▶ _DIRECTIVE_:
All the data beneath this line is to be reproduced exactly.
┌─ GIVEN ENTRIES
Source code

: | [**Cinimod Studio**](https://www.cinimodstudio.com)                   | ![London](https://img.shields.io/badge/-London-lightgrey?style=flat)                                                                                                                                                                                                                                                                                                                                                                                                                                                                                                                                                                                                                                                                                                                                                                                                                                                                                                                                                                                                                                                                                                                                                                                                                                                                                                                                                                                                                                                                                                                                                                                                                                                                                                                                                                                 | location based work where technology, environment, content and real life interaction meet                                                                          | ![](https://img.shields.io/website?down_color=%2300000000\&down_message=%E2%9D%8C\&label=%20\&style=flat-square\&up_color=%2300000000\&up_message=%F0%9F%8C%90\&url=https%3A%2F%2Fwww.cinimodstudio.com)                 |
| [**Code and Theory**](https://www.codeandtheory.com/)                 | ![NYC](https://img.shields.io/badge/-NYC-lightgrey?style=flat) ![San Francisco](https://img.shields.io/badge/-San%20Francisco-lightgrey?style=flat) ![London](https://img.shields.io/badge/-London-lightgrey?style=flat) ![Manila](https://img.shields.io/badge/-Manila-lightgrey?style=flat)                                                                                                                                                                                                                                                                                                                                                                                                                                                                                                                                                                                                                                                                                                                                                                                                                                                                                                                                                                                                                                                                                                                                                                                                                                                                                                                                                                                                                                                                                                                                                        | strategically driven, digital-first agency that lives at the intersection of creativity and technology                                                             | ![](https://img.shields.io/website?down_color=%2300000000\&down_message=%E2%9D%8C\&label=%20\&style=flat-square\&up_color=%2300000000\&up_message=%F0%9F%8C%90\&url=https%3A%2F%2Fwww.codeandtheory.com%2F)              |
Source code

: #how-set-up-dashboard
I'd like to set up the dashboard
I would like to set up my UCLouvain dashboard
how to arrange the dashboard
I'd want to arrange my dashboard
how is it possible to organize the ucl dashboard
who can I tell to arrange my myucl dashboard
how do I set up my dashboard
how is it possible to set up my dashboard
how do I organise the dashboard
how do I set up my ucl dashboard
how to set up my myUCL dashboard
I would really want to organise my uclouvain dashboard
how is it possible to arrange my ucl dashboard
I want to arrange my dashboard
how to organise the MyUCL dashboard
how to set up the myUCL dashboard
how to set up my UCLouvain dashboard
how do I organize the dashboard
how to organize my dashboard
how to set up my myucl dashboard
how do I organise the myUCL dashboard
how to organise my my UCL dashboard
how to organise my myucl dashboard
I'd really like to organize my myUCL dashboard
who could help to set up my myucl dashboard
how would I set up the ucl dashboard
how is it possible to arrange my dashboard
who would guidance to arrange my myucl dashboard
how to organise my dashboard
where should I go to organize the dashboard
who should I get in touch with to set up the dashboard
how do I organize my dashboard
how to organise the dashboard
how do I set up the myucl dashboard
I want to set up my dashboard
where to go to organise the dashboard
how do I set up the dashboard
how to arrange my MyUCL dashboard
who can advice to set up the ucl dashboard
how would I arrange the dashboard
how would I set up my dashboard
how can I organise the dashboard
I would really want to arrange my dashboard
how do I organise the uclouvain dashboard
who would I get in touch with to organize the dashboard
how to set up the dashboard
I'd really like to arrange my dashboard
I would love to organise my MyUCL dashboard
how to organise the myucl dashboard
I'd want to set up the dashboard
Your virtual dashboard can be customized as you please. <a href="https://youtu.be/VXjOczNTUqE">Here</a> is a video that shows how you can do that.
└─
▶ _WORKED SOLUTION_:
Source code

: | [**Cinimod Studio**](https://www.cinimodstudio.com)                   | ![London](https://img.shields.io/badge/-London-lightgrey?style=flat)                                                                                                                                                                                                                                                                                                                                                                                                                                                                                                                                                                                                                                                                                                                                                                                                                                                                                                                                                                                                                                                                                                                                                                                                                                                                                                                                                                                                                                                                                                                                                                                                                                                                                                                                                                                 | location based work where technology, environment, content and real life interaction meet                                                                          | ![](https://img.shields.io/website?down_color=%2300000000\&down_message=%E2%9D%8C\&label=%20\&style=flat-square\&up_color=%2300000000\&up_message=%F0%9F%8C%90\&url=https%3A%2F%2Fwww.cinimodstudio.com)                 |
| [**Code and Theory**](https://www.codeandtheory.com/)                 | ![NYC](https://img.shields.io/badge/-NYC-lightgrey?style=flat) ![San Francisco](https://img.shields.io/badge/-San%20Francisco-lightgrey?style=flat) ![London](https://img.shields.io/badge/-London-lightgrey?style=flat) ![Manila](https://img.shields.io/badge/-Manila-lightgrey?style=flat)                                                                                                                                                                                                                                                                                                                                                                                                                                                                                                                                                                                                                                                                                                                                                                                                                                                                                                                                                                                                                                                                                                                                                                                                                                                                                                                                                                                                                                                                                                                                                        | strategically driven, digital-first agency that lives at the intersection of creativity and technology                                                             | ![](https://img.shields.io/website?down_color=%2300000000\&down_message=%E2%9D%8C\&label=%20\&style=flat-square\&up_color=%2300000000\&up_message=%F0%9F%8C%90\&url=https%3A%2F%2Fwww.codeandtheory.com%2F)              |
Source code

: #how-set-up-dashboard
I'd like to set up the dashboard
I would like to set up my UCLouvain dashboard
how to arrange the dashboard
I'd want to arrange my dashboard
how is it possible to organize the ucl dashboard
who can I tell to arrange my myucl dashboard
how do I set up my dashboard
how is it possible to set up my dashboard
how do I organise the dashboard
how do I set up my ucl dashboard
how to set up my myUCL dashboard
I would really want to organise my uclouvain dashboard
how is it possible to arrange my ucl dashboard
I want to arrange my dashboard
how to organise the MyUCL dashboard
how to set up the myUCL dashboard
how to set up my UCLouvain dashboard
how do I organize the dashboard
how to organize my dashboard
how to set up my myucl dashboard
how do I organise the myUCL dashboard
how to organise my my UCL dashboard
how to organise my myucl dashboard
I'd really like to organize my myUCL dashboard
who could help to set up my myucl dashboard
how would I set up the ucl dashboard
how is it possible to arrange my dashboard
who would guidance to arrange my myucl dashboard
how to organise my dashboard
where should I go to organize the dashboard
who should I get in touch with to set up the dashboard
how do I organize my dashboard
how to organise the dashboard
how do I set up the myucl dashboard
I want to set up my dashboard
where to go to organise the dashboard
how do I set up the dashboard
how to arrange my MyUCL dashboard
who can advice to set up the ucl dashboard
how would I arrange the dashboard
how would I set up my dashboard
how can I organise the dashboard
I would really want to arrange my dashboard
how do I organise the uclouvain dashboard
who would I get in touch with to organize the dashboard
how to set up the dashboard
I'd really like to arrange my dashboard
I would love to organise my MyUCL dashboard
how to organise the myucl dashboard
I'd want to set up the dashboard
Your virtual dashboard can be customized as you please. <a href="https://youtu.be/VXjOczNTUqE">Here</a> is a video that shows how you can do that.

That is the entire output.